Le realtà presenti in Italia e la corretta gestione dei pazienti
Al convegno, che ha dato ampio spazio alle criticità del Sistema Sanitario, non sono mancate le testimonianze su realtà “virtuose”, esistenti e consolidate, nelle quali la sinergia medico-Direttore Sanitario-Direzione Generale agevola il percorso che i pazienti prostatectomizzati devono intraprendere dopo la chirurgia. Come modelli virtuosi, sono state indicate le strutture ospedaliere di Torino, Parma e Foggia.
In proposito è stata ricordata la creazione di una efficiente rete di Centri specialistici di primo, secondo e terzo livello nei quali operano team multidisciplinari che possono affrontare con efficienza tutti gli aspetti della patologia e dei percorsi di recupero.
Il paziente, hanno testimoniato i clinici, deve essere adeguatamente informato prima dell’intervento e accompagnato nella fase successiva, fondamentale non solo dal punto di vista terapeutico ma anche psicologico e del “reinserimento”.
Nell’ambito delle attività sviluppate presso questi Centri è stata ricordata, per esempio, la creazione di innovative piattaforme che consentono di mantenere costante il dialogo con i pazienti, garantendo l’aderenza alle terapie, assicurando il massimo supporto lungo l’intero percorso terapeutico e agevolando il flusso di informazioni fra i clinici.
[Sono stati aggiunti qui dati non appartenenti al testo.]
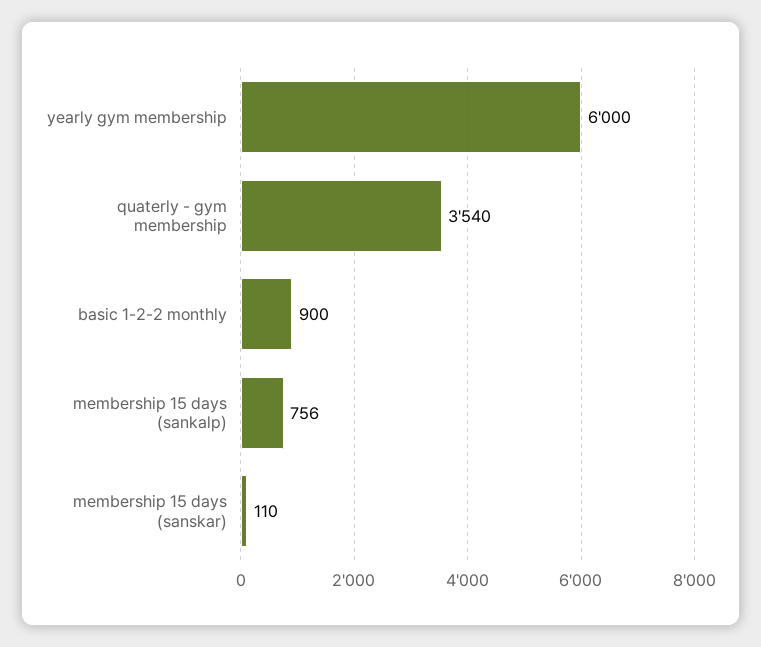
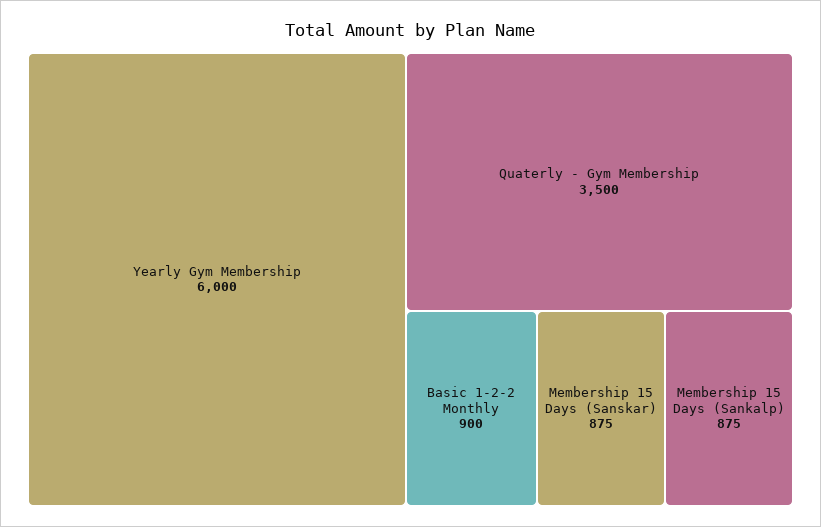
quaterly - gym membership: 3540 -> 3500
membership 15 days (sankalp): 756 -> 875
membership 15 days (sanskar): 110 -> 875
Per quanto riguarda il futuro il professor Carlo Bettocchi, Direttore USD di Andrologia e Chirurgia Ricostruttiva dei genitali Esterni, Policlinico Riuniti di Foggia, ha annunciato la prossima elaborazione di un Position Paper che consentirà di mettere “nero su bianco” tutti gli aspetti legati a questo problema così da richiedere, istituzionalmente, l’adozione di soluzioni di recupero funzionale per migliaia di uomini sottoposti a prostatectomia, e percorsi terapeutici dedicati, accessibili e risolutivi, da sviluppare nell’ambito delle strutture urologiche.